"The Fullness of Time"


01. Threads
02. Parker's Eyes
03. Scarred
04. Sapphire
05. The Fullness of Time:
I. I, Rage
II. Despair
III. Release
IV. Transcendence

RATING: 8.5/10

It's been quite a prog metal ride these past couple of weeks, what with CIRCUS MAXIMUS' "The 1st Chapter" flooring me with out-of-this-world melodies and the second release from REDEMPTION, "The Fullness of Time", reminding me of the enormous talent of main man Nicolas van Dyk. That both albums were released by Sensory says a lot about the label's nose for quality prog metal. Maybe I'm becoming a prog head, or maybe great music is just great music. But on to a review of REDEMPTION's "The Fullness of Time".
I've a vague recollection of reviewing 2003's self-titled debut album and thinking it a more than adequate prog affair, though I don't remember being blown away by it. It's hard to tell why that may have been, but digging it out of the stack and spinning it again substantially raised my level of appreciation for the disc. I'm now thoroughly impressed by it. Even so, I found "The Fullness of Time" to be a superior effort, though it has little to do with a level-jump in musicianship, the song writing skills of Van Dyk, or the lineup changes. The tunefulness of the album just resonated with me more so than is the case with the debut. Some of it has to do with FATES WARNING's Ray Alder, producer of the first album, taking the lead vocal reins from ex-STEEL PROPHET member Rick Mythiasin. I not only prefer Alder's vocals, but I believe he made the already compelling melodies even stronger with his powerful delivery. Beyond those two factors though, it is without hesitation that I can say if you purchase "The Fullness of Time" and enjoy it that you should also purchase the debut album (or vice versa). Both are finely crafted progressive metal albums.

While we're making comparisons, both albums include a lengthy four-part opus. The debut album begins with one ("Redemption", parts I – IV), while "The Fullness of Time" ends with the involved titled track, which is broken down into four sections: "I, Rage", "Despair", "Release", and "Transcendence". Unsurprisingly, both are amazing compositions, yet there is an added measure of beauty and melody on the latter that is in part due to Alder's stamp.
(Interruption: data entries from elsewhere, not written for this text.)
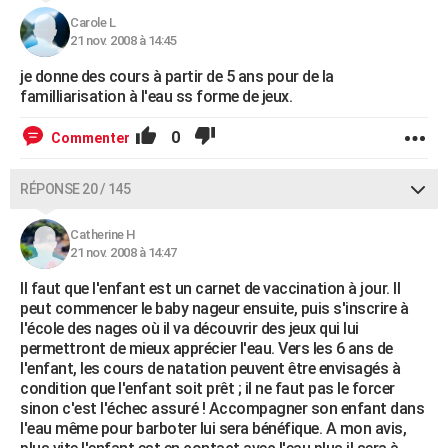
Carole L
21 nov. 2008 à 14:45
je donne des cours à partir de 5 ans pour de la
familliarisation à l'eau ss forme de jeux.
0
Commenter
RÉPONSE 20 / 145
Catherine H
21 nov. 2008 à 14:47
Il faut que l'enfant est un carnet de vaccination à jour. Il
peut commencer le baby nageur ensuite, puis s'inscrire à
l'école des nages où il va découvrir des jeux qui lui
permettront de mieux apprécier l'eau. Vers les 6 ans de
l'enfant, les cours de natation peuvent être envisagés à
condition que l'enfant soit prêt ; il ne faut pas le forcer
sinon c'est l'échec assuré ! Accompagner son enfant dans
l'eau même pour barboter lui sera bénéfique. A mon avis,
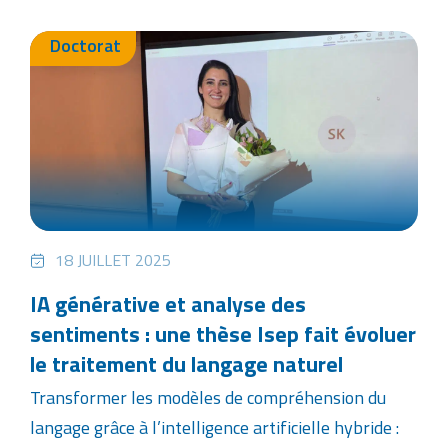
Doctorat
18 JUILLET 2025
IA générative et analyse des
sentiments : une thèse Isep fait évoluer
le traitement du langage naturel
Transformer les modèles de compréhension du
langage grâce à l’intelligence artificielle hybride :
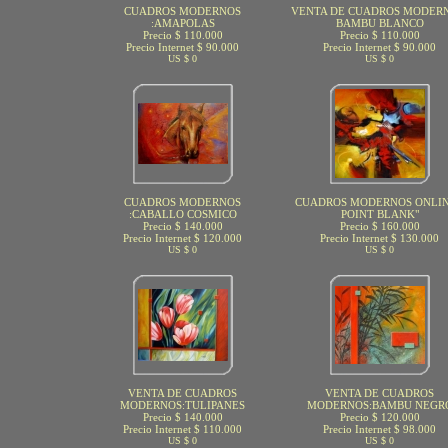
CUADROS MODERNOS
VENTA DE CUADROS MODERN
:AMAPOLAS
BAMBU BLANCO
Precio $ 110.000
Precio $ 110.000
Precio Internet $ 90.000
Precio Internet $ 90.000
US $ 0
US $ 0
CUADROS MODERNOS
CUADROS MODERNOS ONLIN
:CABALLO COSMICO
POINT BLANK"
Precio $ 140.000
Precio $ 160.000
Precio Internet $ 120.000
Precio Internet $ 130.000
US $ 0
US $ 0
VENTA DE CUADROS
VENTA DE CUADROS
MODERNOS:TULIPANES
MODERNOS:BAMBU NEGR
Precio $ 140.000
Precio $ 120.000
Precio Internet $ 110.000
Precio Internet $ 98.000
US $ 0
US $ 0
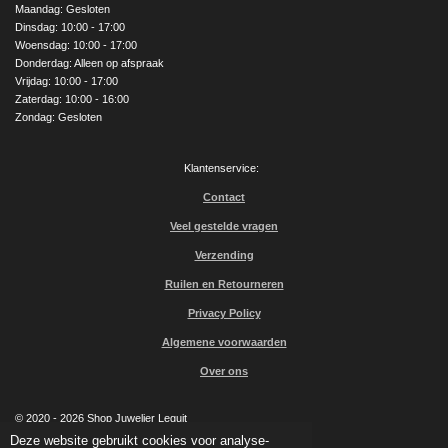
o
g
b
Maandag: Gesloten
o
r
e
Dinsdag: 10:00 - 17:00
k
a
Woensdag: 10:00 - 17:00
m
Donderdag: Alleen op afspraak
Vrijdag: 10:00 - 17:00
Zaterdag: 10:00 - 16:00
Zondag: Gesloten
Klantenservice:
Contact
Veel gestelde vragen
Verzending
Ruilen en Retourneren
Privacy Policy
Algemene voorwaarden
Over ons
© 2020 - 2026 Shop Juwelier Leguit
Powered by
JouwWeb
Deze website gebruikt cookies voor analyse-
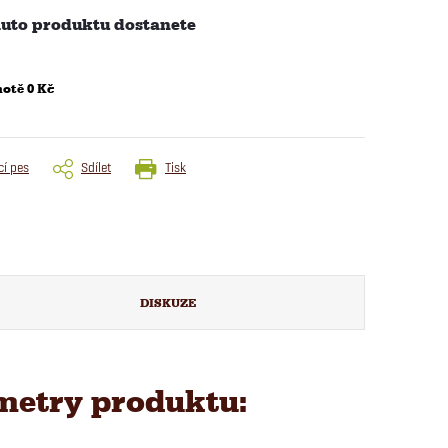
uto produktu dostanete
otě 0 Kč
cí pes
Sdílet
Tisk
DISKUZE
metry produktu:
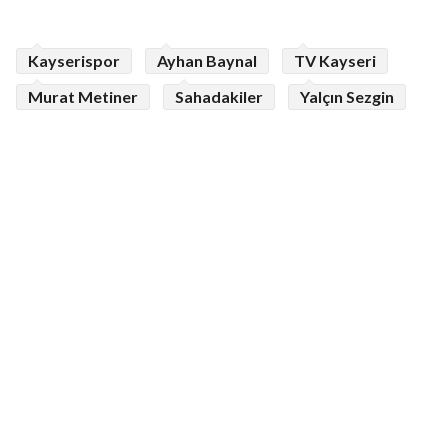
Kayserispor
Ayhan Baynal
TV Kayseri
Murat Metiner
Sahadakiler
Yalçın Sezgin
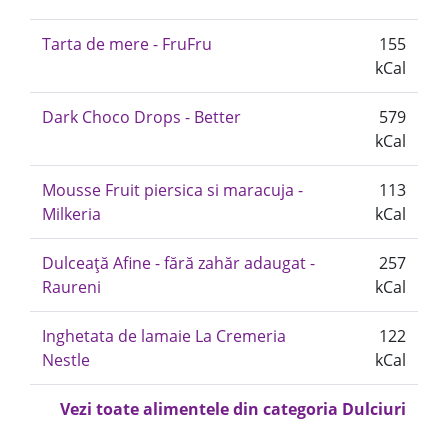
Tarta de mere - FruFru
155
kCal
Dark Choco Drops - Better
579
kCal
Mousse Fruit piersica si maracuja -
113
Milkeria
kCal
Dulceață Afine - fără zahăr adaugat -
257
Raureni
kCal
Inghetata de lamaie La Cremeria
122
Nestle
kCal
Vezi toate alimentele din categoria Dulciuri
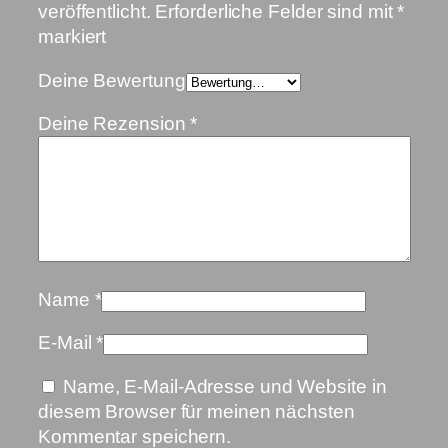
veröffentlicht.
Erforderliche Felder sind mit
*
markiert
Deine Bewertung
Deine Rezension
*
Name
*
E-Mail
*
Name, E-Mail-Adresse und Website in
diesem Browser für meinen nächsten
Kommentar speichern.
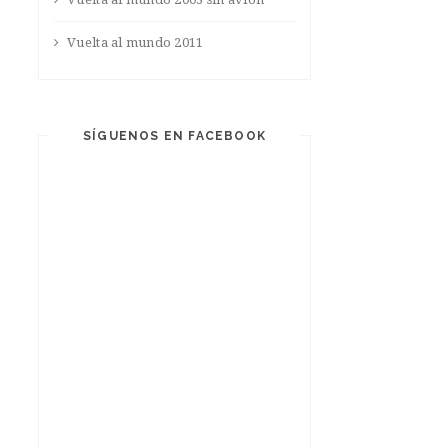
Vuelta al mundo 2011
SÍGUENOS EN FACEBOOK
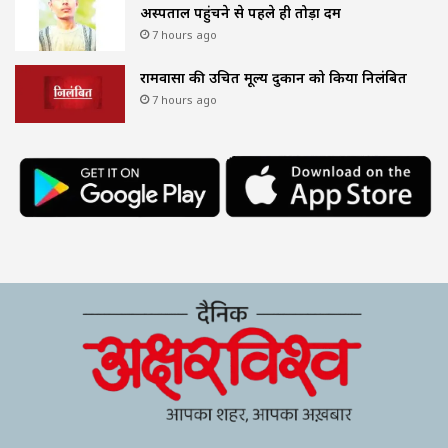
अस्पताल पहुंचने से पहले ही तोड़ा दम
7 hours ago
रामवासा की उचित मूल्य दुकान को किया निलंबित
7 hours ago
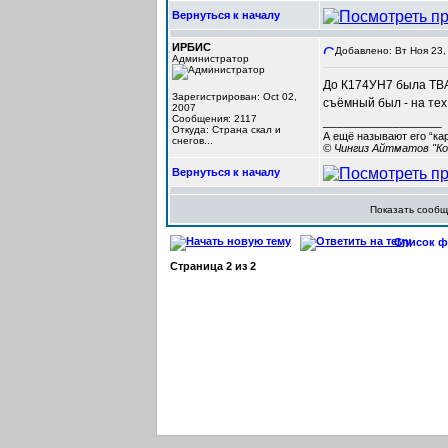
Вернуться к началу
ИРБИС
Добавлено: Вт Ноя 23,
Администратор
До К174УН7 была TBA8
Зарегистрирован: Oct 02,
съёмный был - на тех
2007
Сообщения: 2117
_________________
Откуда: Cтрана скал и
А ещё называют его “ка
снегов...
© Чингиз Айтматов "Ко
Вернуться к началу
Показать сооб
Список фо
Страница
2
из
2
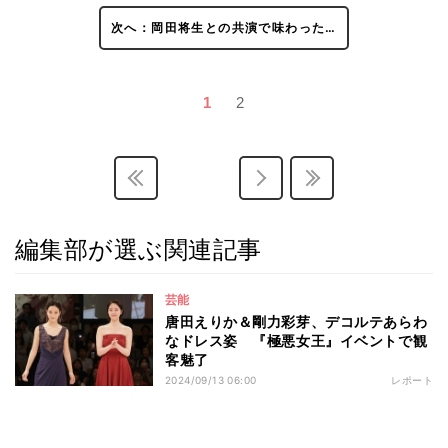
次へ：岡田将生との共演で味わった…
1
2
編集部が選ぶ関連記事
芸能
唐田えりか＆剛力彩芽、デコルテあらわ
なドレス姿 『極悪女王』イベントで観
客魅了
2024/09/13 06:00
レポート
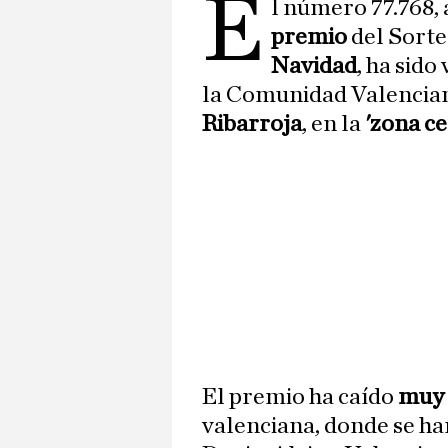
E
l número 77.768,
premio
del Sort
Navidad
, ha sid
la Comunidad Valencian
Ribarroja
, en la
'zona ce
El premio ha caído
muy 
valenciana, donde se han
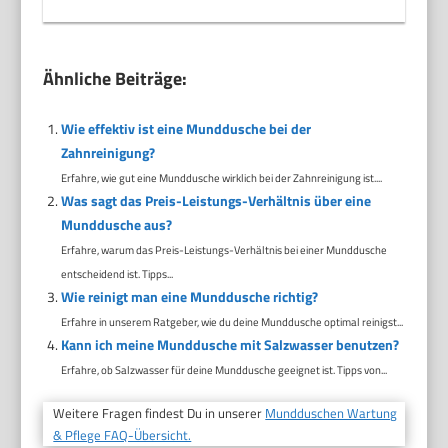
Ähnliche Beiträge:
Wie effektiv ist eine Munddusche bei der
Zahnreinigung?
Erfahre, wie gut eine Munddusche wirklich bei der Zahnreinigung ist....
Was sagt das Preis-Leistungs-Verhältnis über eine
Munddusche aus?
Erfahre, warum das Preis-Leistungs-Verhältnis bei einer Munddusche
entscheidend ist. Tipps...
Wie reinigt man eine Munddusche richtig?
Erfahre in unserem Ratgeber, wie du deine Munddusche optimal reinigst...
Kann ich meine Munddusche mit Salzwasser benutzen?
Erfahre, ob Salzwasser für deine Munddusche geeignet ist. Tipps von...
Weitere Fragen findest Du in unserer
Mundduschen Wartung
& Pflege FAQ-Übersicht.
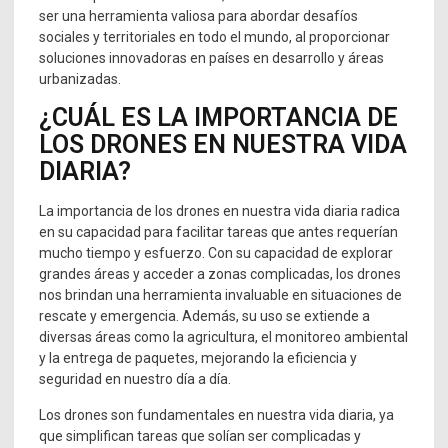
ser una herramienta valiosa para abordar desafíos
sociales y territoriales en todo el mundo, al proporcionar
soluciones innovadoras en países en desarrollo y áreas
urbanizadas.
¿CUÁL ES LA IMPORTANCIA DE
LOS DRONES EN NUESTRA VIDA
DIARIA?
La importancia de los drones en nuestra vida diaria radica
en su capacidad para facilitar tareas que antes requerían
mucho tiempo y esfuerzo. Con su capacidad de explorar
grandes áreas y acceder a zonas complicadas, los drones
nos brindan una herramienta invaluable en situaciones de
rescate y emergencia. Además, su uso se extiende a
diversas áreas como la agricultura, el monitoreo ambiental
y la entrega de paquetes, mejorando la eficiencia y
seguridad en nuestro día a día.
Los drones son fundamentales en nuestra vida diaria, ya
que simplifican tareas que solían ser complicadas y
I'll stop short of saying that one is "better" than the other, as it's probably got more do with personal preference than anything else.

As for the remainder of "The Fullness of Time", the tracks "Parker's Eyes" and the 16-minute "Sapphire" are standout tracks, the former my favorite from either disc. Van Dyk's ardent lyrics about the innocence of childhood before the horrific events of our world (9/11, etc) taint a young and impressionable mind are superb. Coupled with the resplendent melody and Alder's touching vocals, the song forces me to drop whatever I'm doing at the time so I can give it my undivided attention. I still can't get it out of my head. In the case of "Sapphire", it's a simple matter of soulful playing, epic delivery, glorious tunefulness, and — you guessed it — Alder's chops.

Between REDEMPTION's "The Fullness of Time" and CIRCUS MAXIMUS' "The 1st Chapter", Sensory has given me two albums that could very well end up on my top-albums-of-2005 list. Is a third stunning Sensory release coming my way at some point in the future?